For beginners, craft paints are the perfect way to get your feet wet without breaking the bank. Add in a few 2-ounce bottles of paint, some filtered water, some cheap canvas board or scrap wood, add a place to paint, and you are well on your way to being an aspiring acrylic pour artist.
Shared Through Social Media
I believe the most important reason that fluid acrylic painting is so popular today is because of social media. Twenty years ago, you would have to have known an artist or go to a gallery or craft festival to see art.
Today, art is just a few clicks away. Instagram, Facebook, and YouTube are filled with artists sharing their works with the world. I first got interested in pour acrylics after watching a random video on YouTube. By the time I finished the first 7 minutes of a how-to video on acrylic pouring I was sold.
In the case of art, a picture really is worth a thousand words. One beautiful painting shared on social media at the right time and in the right place, can literally be seen by millions of people in a matter of days.
My challenge to you today is the take the leap and get started. I promise you it will open your eyes to a whole new world of possibilities. And I sincerely hope your life will be richer for it.
What supplies do you need for acrylic painting? Acrylic pouring can be done with as little as craft paints, water, and a painting surface. When you get a little more experienced, pouring mediums, higher quality paints, paint additives, and various paint surfaces can be utilized to create a wider variety of paintings.
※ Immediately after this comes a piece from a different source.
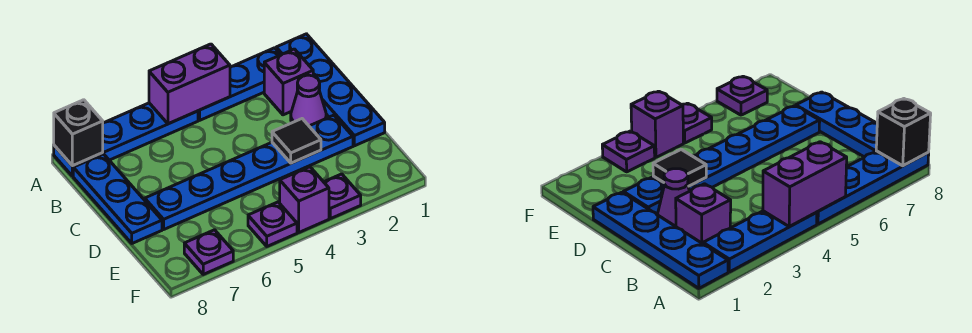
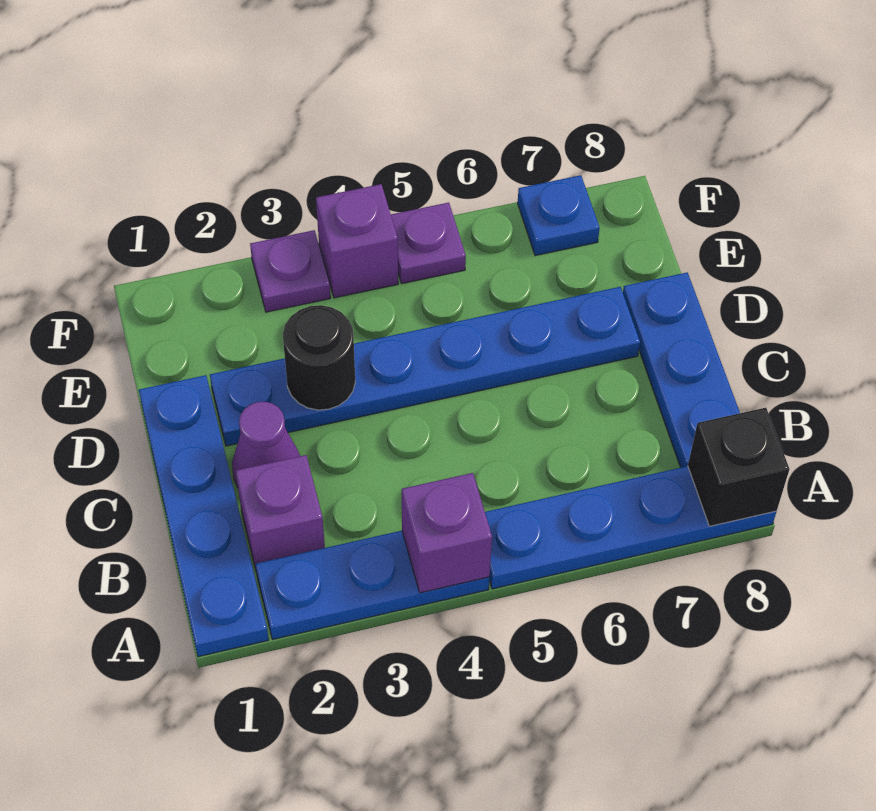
purple 1x2 brick [149,44,230,124] -> purple 1x1 brick [402,473,492,593]
black 1x1 tile [272,119,321,163] -> black 1x1 round brick [283,305,355,410]
purple 1x1 plate [184,230,233,274] -> blue 1x1 plate [518,175,600,256]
Is oil or acrylic paint better for beginners? I would start with acrylics. For beginners, you want something that is easy, inexpensive, and relatively simple to clean up. In addition, many of the lessons you learn in acrylics carry over to oil painting.
Can you paint with acrylic on canvas? Canvases are an ideal to place to a paint with acrylics. Canvases have been used by acrylic artists since the day acrylics were first invented. They allow the water-based acrylics to dry through the canvas in addition to drying on the surface of the painting, which leads to more uniform drying, and a quicker drying and curing time.